The Air Serbia brand may be a relative newcomer to the commercial airline market, but it brings with it 90 years of history through Aeroput, JAT and JAT Airways, making it the world’s eighth oldest airline still in operation. The airline you see today is very different to the one that used to carry the flag of the old Yugoslavia and is one of the few successful chapters in the Etihad Airways Equity Partners story after relaunching in 2013 after the United Arab Emirates (UAE) carrier acquired a 49% stake in what was a struggling state-owned venture.
Over those almost four years under the Air Serbia brand the operation has returned to profitability (but has yet to announce its 2016 results) by reducing unit costs and realigning its network and commercial positioning. And under the direction of chief executive officer, Dane Kondić, it is continuing to evolve.

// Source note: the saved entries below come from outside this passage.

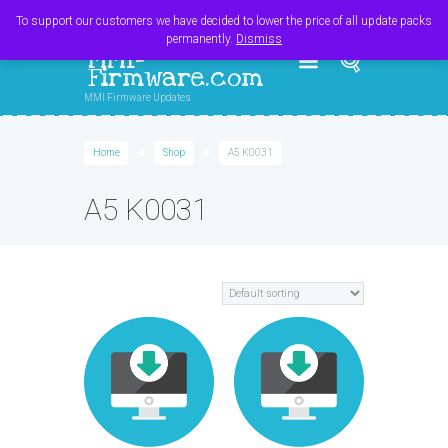
Register
Login
Cart
$
0.00
To support our customers we have decided to lower the price of all update packs
permanently.
Dismiss
MMI-
Firmware.com
MMI Firmware Updates
Home
Shop
A5 K0031
A5 K0031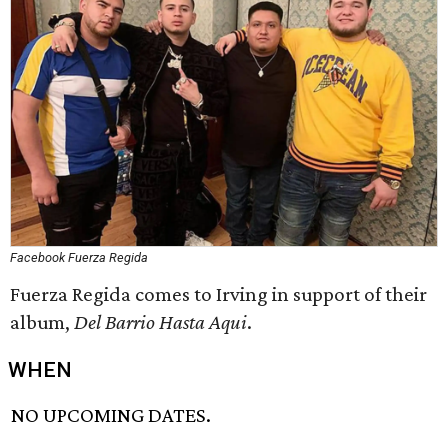
Facebook Fuerza Regida
Fuerza Regida comes to Irving in support of their
album,
Del Barrio Hasta Aqui
.
WHEN
NO UPCOMING DATES.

A recent review of its five-year business plan has led to a decision to increase its focus on shorter routes, specifically suspending its services from Belgrade to Etihad’s Abu Dhabi hub from October 2017 (Etihad will retain connectivity on the route with its own metal) after closing its Istanbul service in March this year. It has also re-equipped its Airbus A320 family with higher density seating, migrated to Sabre and introduced an unbundled ticket offer.
One of the most significant opportunities the Etihad partnership has delivered has been the support it has offered to enable Air Serbia to introduce a single A330-200 into its fleet and establish a Transatlantic link between Belgrade and New York. The route celebrated its first anniversary in late June 2017 and has delivered better load factors than the airline as a whole, albeit with soft yields, carrying more than 63,000 passengers up to the end of Q1 2017.
The repositioning of Air Serbia has come at an important time as Serbia begins to see a rise in LCC traffic, most notably from Wizz Air, the strongest performer in Central and Eastern European markets. The airline’s capacity will actually shrink this year by 3.8%, based on published schedules, slipping to a levels previously recorded in 2014, but an expanded codeshare strategy will help to offset increased competition, and the threat from the growing Wizz Air. This is already eroding Air Serbia’s market share, declining from 42.1% in summer 2016 to 37.6% in summer 2017 as Wizz Air’s own share grows from 6.8% to 9.6%.